**APPLY WHAT YOU READ**
A) Translate into Spanish this sentence from the comments on sustainability and debt below: "Commentators talk far too much about money and far too little about real businesses and real people."
B) List every country that the comments on sustainability and debt below name as an example of the new economies.

**TEXT EXCERPT**
■ ■ ■ ■ ■
Dawna Jones Vancouver, B.C.

True innovations in sustainability require belief and optimism with a sound dose of pragmatism. Sustainability policy, innovations etc. built on fear is likely to be compliance driven and short term. Sustainability based on belief and optimism is more likely to create long term and creative solutions.

Neela Bettridge London

Hi Max - We suffer from pro-cyclical rhetoric: too much doubt and fear now, just as there was too much irrational exuberance during the boom. Commentators talk far too much about money and far too little about real businesses and real people. If businesses are sufficiently creative, we can trade our way through - and there are fantastic opportunities in the globalised trading world, with the exciting rise of new economies (like Vietnam and Chile as well as India, China etc). My only point of disagreement is that the I'm afraid the debt IS real. In the west we are living way beyond our means and have to reduce our deficits. As and when China wants to let its currency appreciate and/or worry about getting the money back that it's lent us, we'll find it hard to borrow and hard to repay what we owe. Galbraith in the Washington Post is hopelessly complacent: so what if US bonds have a v low interest rate at the moment? So did Greece's 12 months ago! A little bit of fear about debt would be good; but you're right that optimism about trade and innovation is the real way out.
■ ■ ■ ■ ■
**SUPPLIED RECORDS**
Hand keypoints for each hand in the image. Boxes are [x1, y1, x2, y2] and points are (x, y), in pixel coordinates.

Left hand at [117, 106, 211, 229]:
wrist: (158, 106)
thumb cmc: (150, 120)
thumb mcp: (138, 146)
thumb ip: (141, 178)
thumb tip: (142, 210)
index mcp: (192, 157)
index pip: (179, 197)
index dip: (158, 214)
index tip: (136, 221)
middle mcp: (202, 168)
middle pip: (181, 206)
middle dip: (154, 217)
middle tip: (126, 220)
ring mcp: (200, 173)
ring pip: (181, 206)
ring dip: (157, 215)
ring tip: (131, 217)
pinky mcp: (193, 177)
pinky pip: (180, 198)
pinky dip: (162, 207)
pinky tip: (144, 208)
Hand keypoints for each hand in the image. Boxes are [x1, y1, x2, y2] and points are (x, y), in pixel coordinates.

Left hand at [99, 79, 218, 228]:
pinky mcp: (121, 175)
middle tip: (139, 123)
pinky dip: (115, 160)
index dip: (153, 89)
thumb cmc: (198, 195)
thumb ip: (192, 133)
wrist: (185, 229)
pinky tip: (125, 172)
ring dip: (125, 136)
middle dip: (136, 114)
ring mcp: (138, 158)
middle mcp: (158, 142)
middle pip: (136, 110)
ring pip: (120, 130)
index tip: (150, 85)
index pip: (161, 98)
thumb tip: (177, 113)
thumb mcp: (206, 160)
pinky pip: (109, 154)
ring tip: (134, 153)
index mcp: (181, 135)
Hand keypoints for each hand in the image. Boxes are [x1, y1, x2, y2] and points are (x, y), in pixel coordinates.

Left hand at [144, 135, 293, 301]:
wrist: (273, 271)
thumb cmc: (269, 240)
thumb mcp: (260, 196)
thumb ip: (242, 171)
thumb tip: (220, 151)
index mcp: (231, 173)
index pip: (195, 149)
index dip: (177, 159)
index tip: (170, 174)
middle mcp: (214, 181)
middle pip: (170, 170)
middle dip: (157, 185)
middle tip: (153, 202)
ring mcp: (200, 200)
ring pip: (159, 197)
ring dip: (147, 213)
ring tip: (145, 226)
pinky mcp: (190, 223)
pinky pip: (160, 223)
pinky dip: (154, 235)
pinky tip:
■ ■ ■ ■ ■
**ANSWERS TO THE TASKS**
A) Los comentaristas hablan demasiado de dinero y demasiado poco de las empresas reales y de las personas reales.

B) Vietnam, Chile, India, China